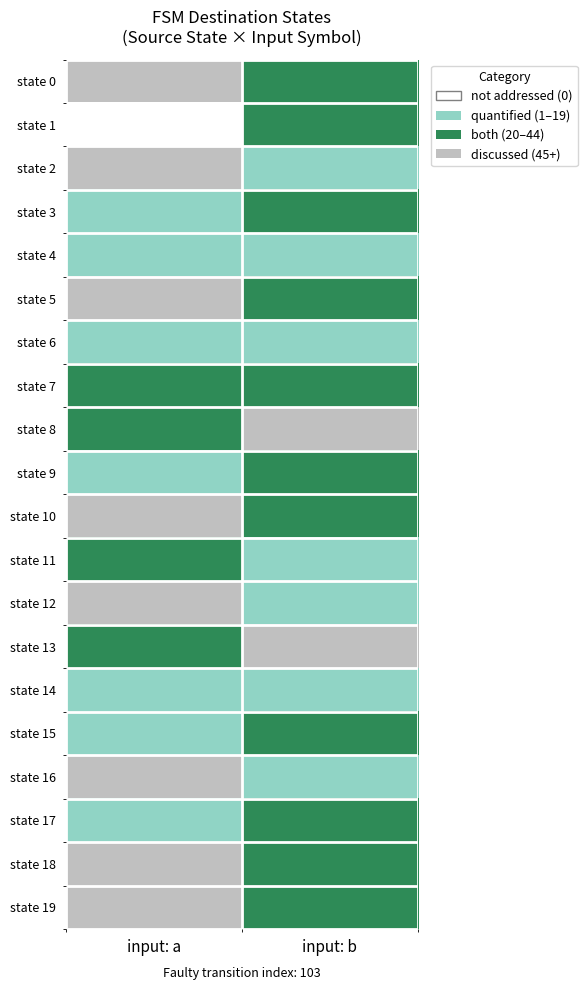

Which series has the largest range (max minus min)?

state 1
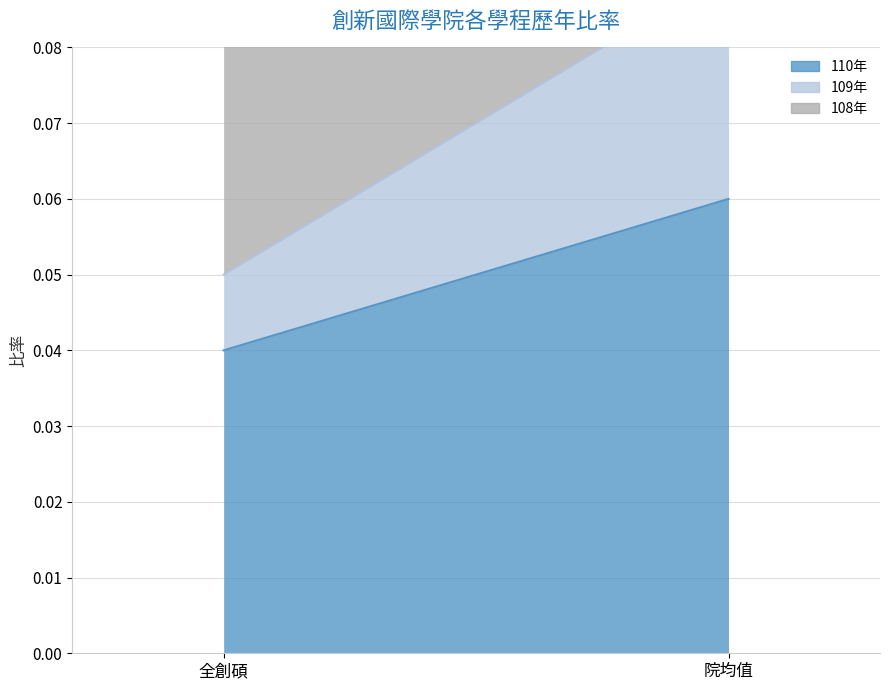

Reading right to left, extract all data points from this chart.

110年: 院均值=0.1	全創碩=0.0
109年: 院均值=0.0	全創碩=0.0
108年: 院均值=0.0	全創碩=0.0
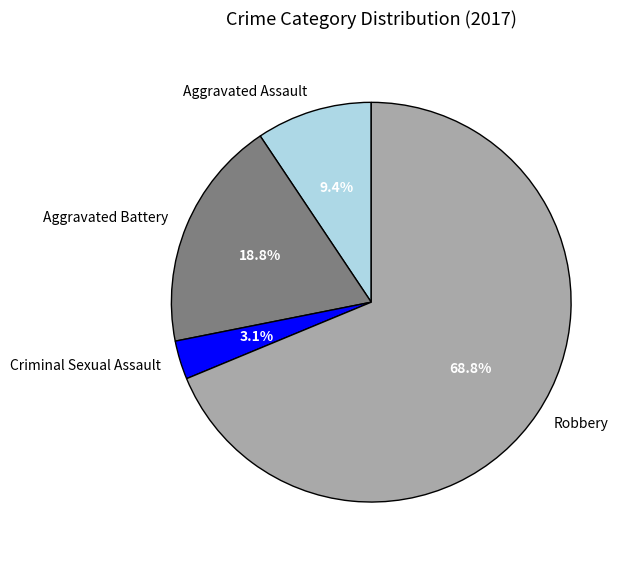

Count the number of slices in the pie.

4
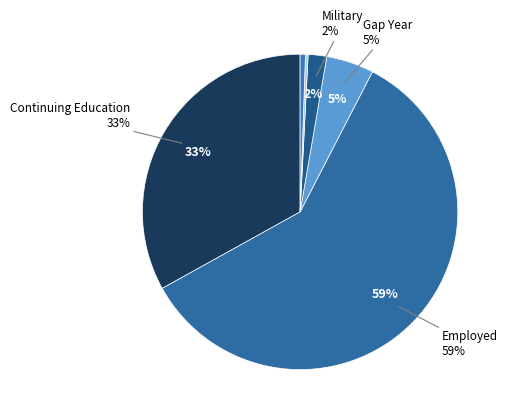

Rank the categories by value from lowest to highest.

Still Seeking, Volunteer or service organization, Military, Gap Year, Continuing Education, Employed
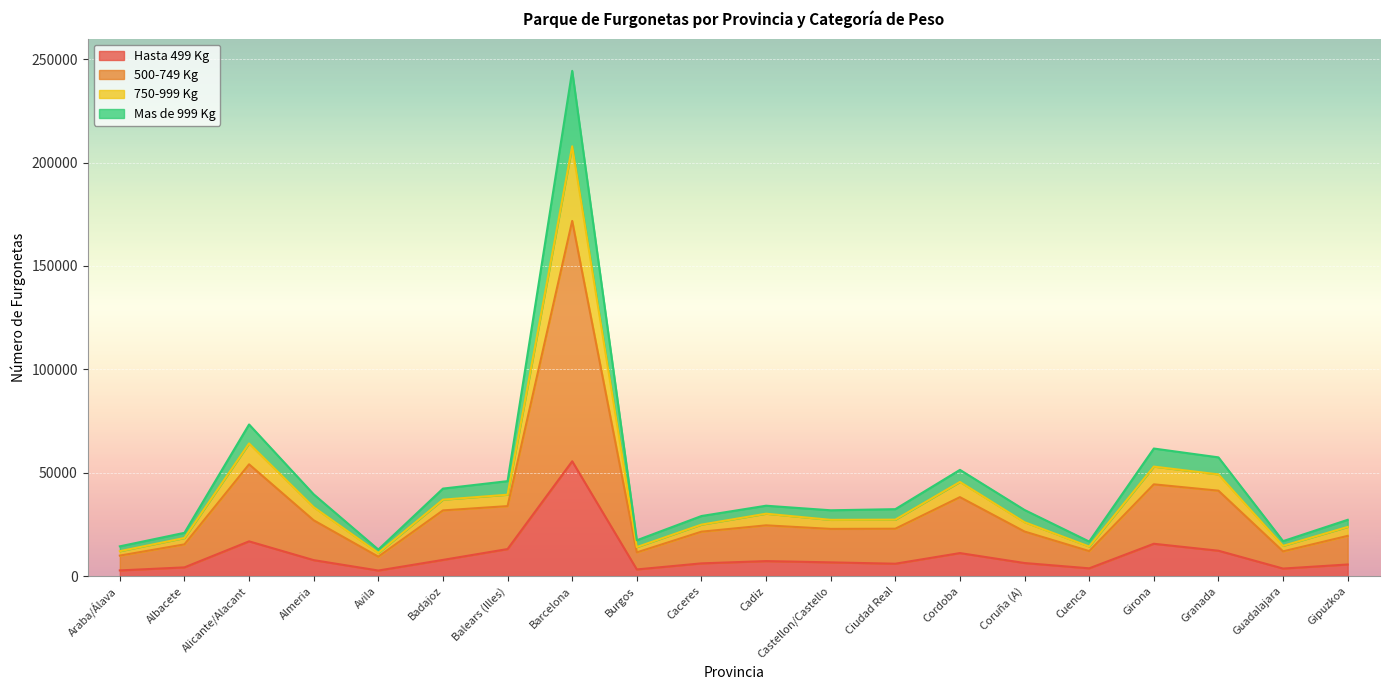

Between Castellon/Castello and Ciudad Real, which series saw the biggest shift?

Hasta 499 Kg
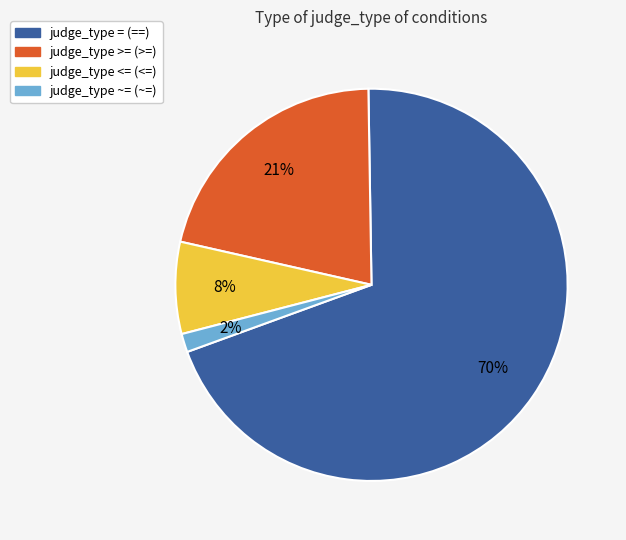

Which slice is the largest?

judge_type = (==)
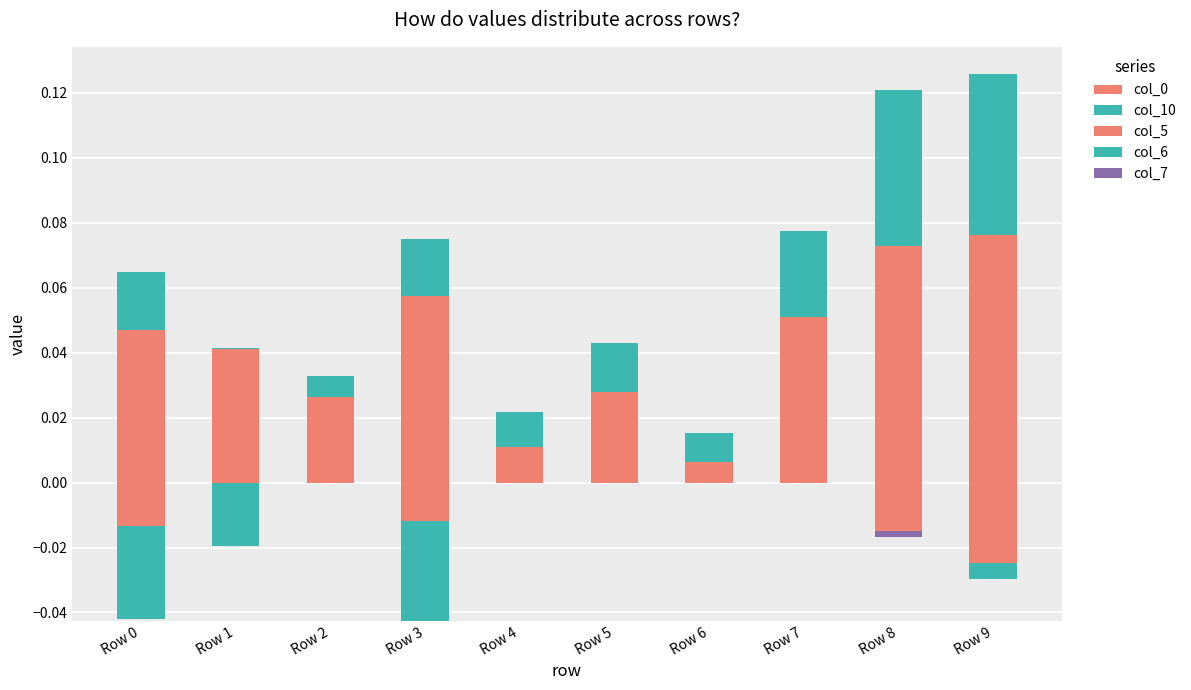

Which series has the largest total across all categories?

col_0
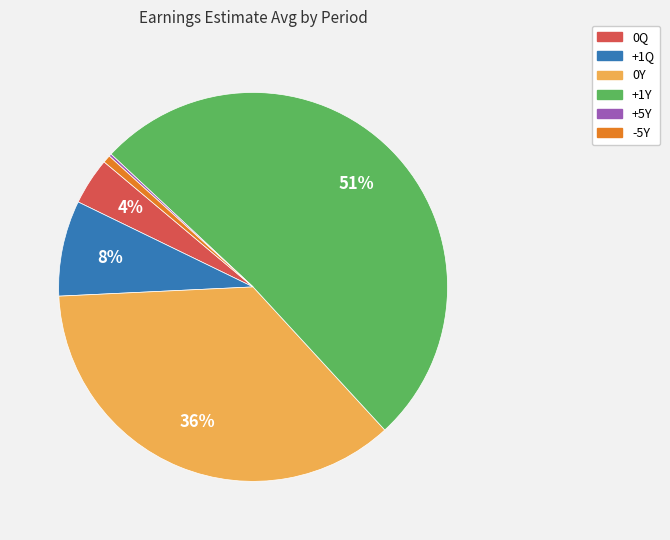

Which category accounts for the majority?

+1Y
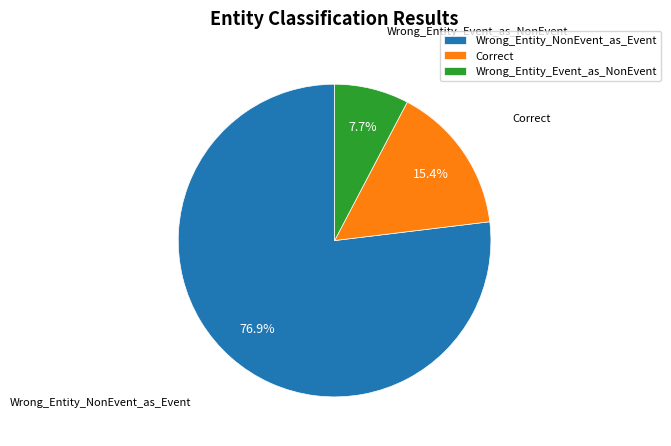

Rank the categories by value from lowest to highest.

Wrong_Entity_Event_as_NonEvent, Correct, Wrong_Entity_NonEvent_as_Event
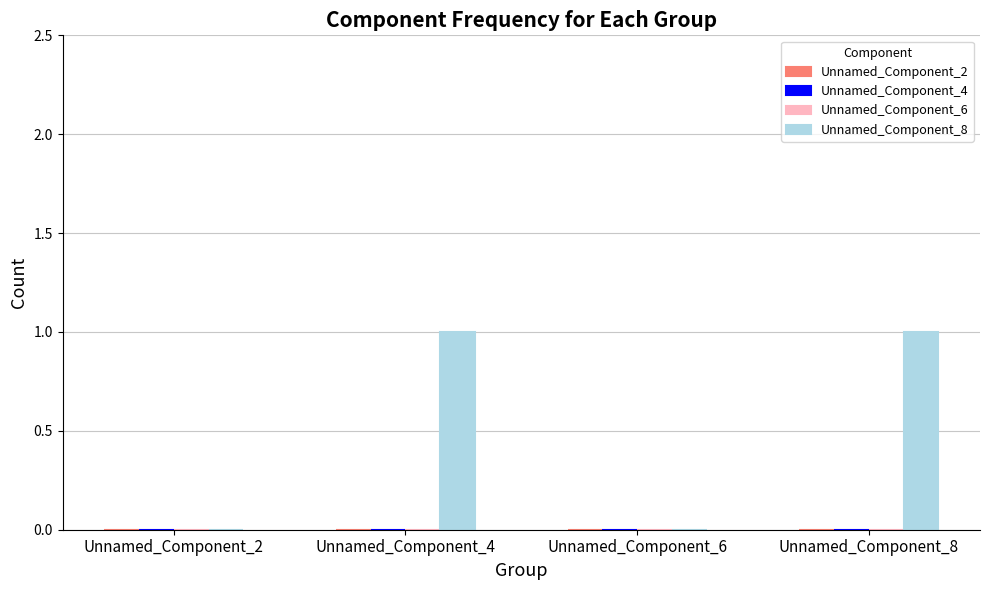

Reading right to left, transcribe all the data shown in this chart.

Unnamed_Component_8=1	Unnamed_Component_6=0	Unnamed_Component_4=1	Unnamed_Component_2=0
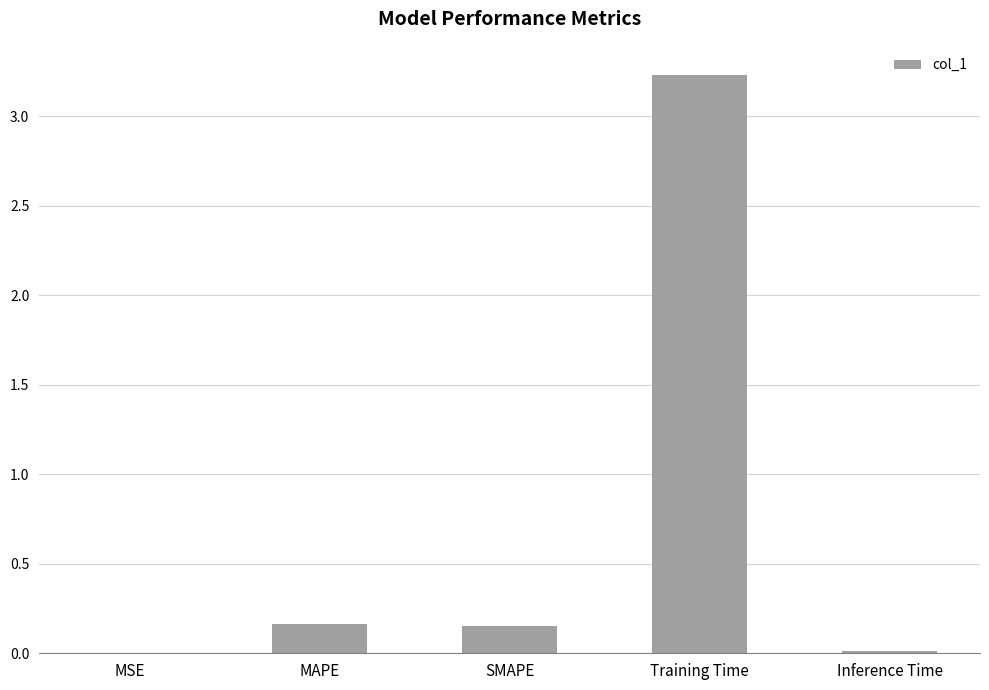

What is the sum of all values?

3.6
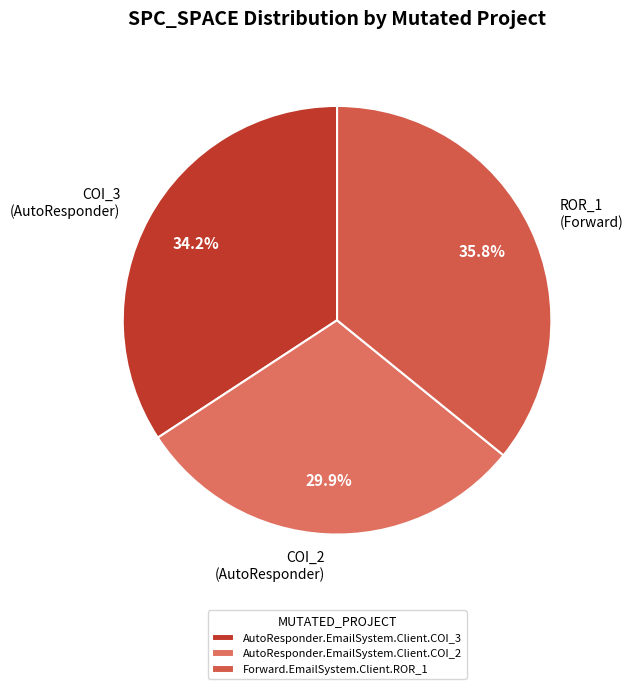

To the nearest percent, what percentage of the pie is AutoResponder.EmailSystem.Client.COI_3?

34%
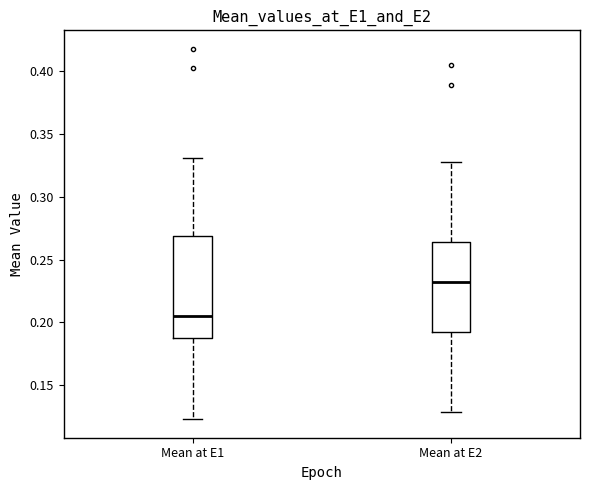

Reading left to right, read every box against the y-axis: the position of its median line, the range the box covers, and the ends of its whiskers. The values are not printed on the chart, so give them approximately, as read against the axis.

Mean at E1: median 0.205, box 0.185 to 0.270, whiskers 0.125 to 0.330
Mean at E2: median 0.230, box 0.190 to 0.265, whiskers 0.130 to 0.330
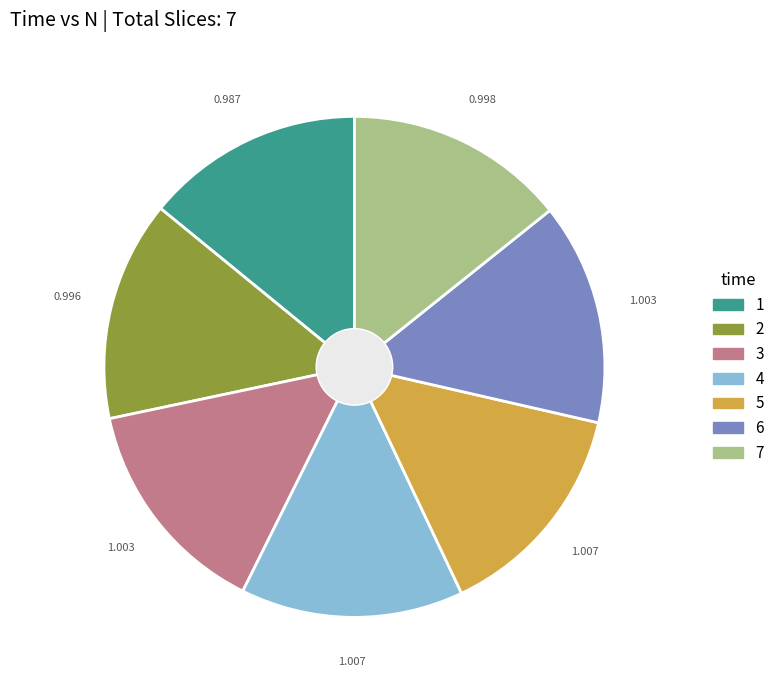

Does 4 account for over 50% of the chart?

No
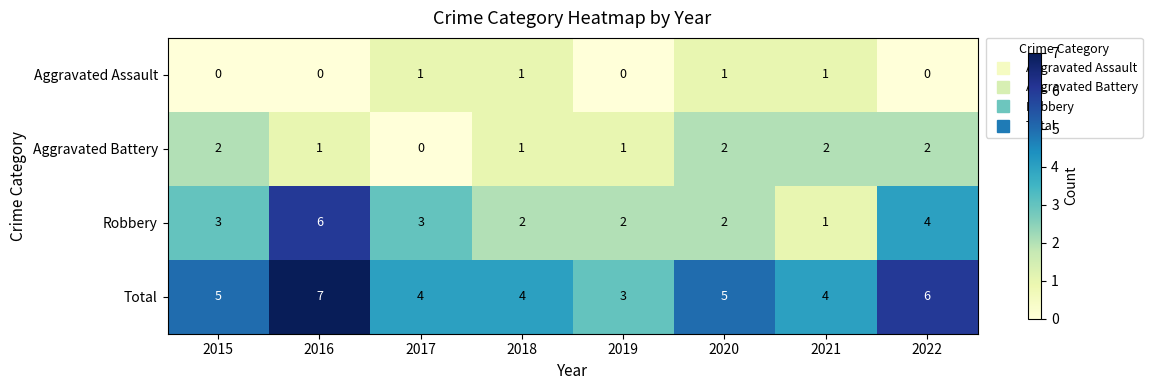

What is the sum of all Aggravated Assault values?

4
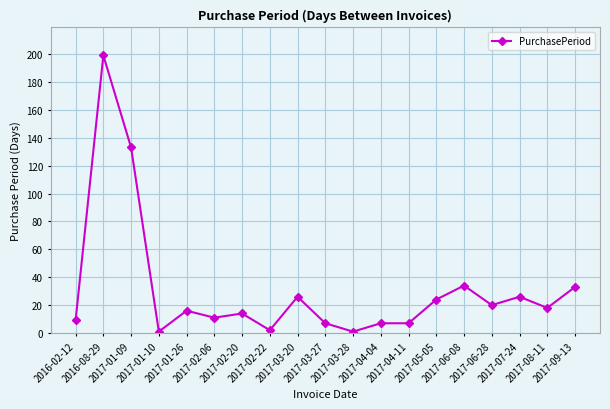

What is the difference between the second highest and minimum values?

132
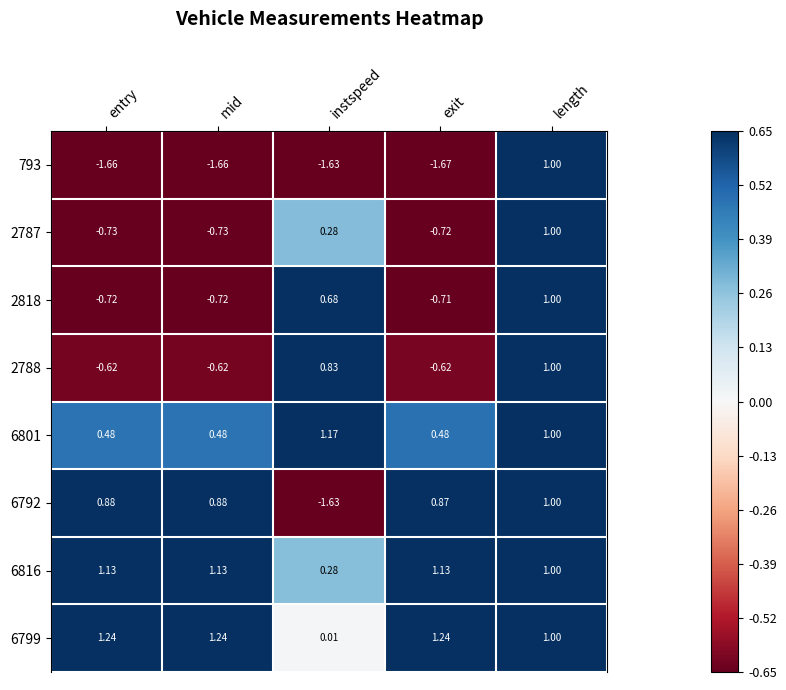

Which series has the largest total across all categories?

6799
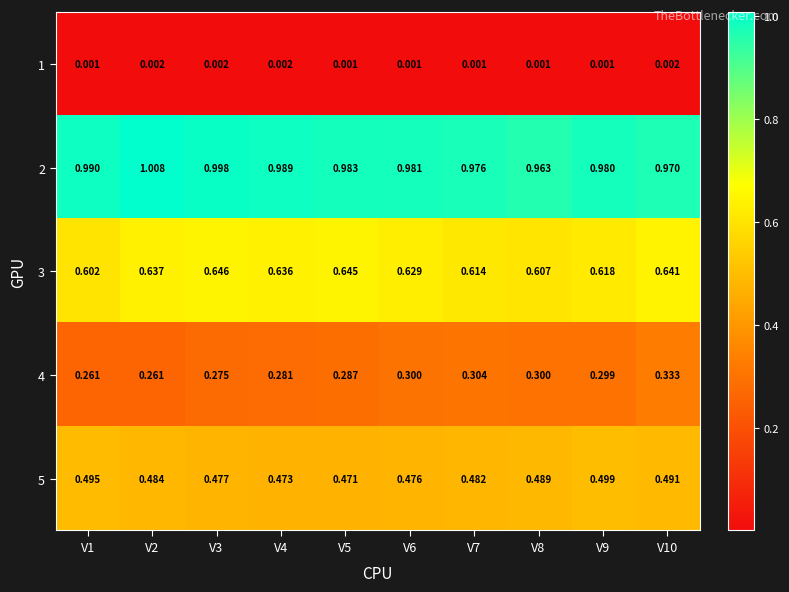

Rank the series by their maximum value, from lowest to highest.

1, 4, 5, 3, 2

----

# TASK REQUIREMENTS
Copy the part of the material that opens with the line containing "Which category accounts for the majority?" and closes with the line containing "Reading right to left, transcribe", swapping "Rank" for "Sort" and keeping everything else the same. Leave the pictures out.

# EXPECTED OUTPUT
Which category accounts for the majority?

+1Y

Sort the categories by value from lowest to highest.

Wrong_Entity_Event_as_NonEvent, Correct, Wrong_Entity_NonEvent_as_Event

Reading right to left, transcribe all the data shown in this chart.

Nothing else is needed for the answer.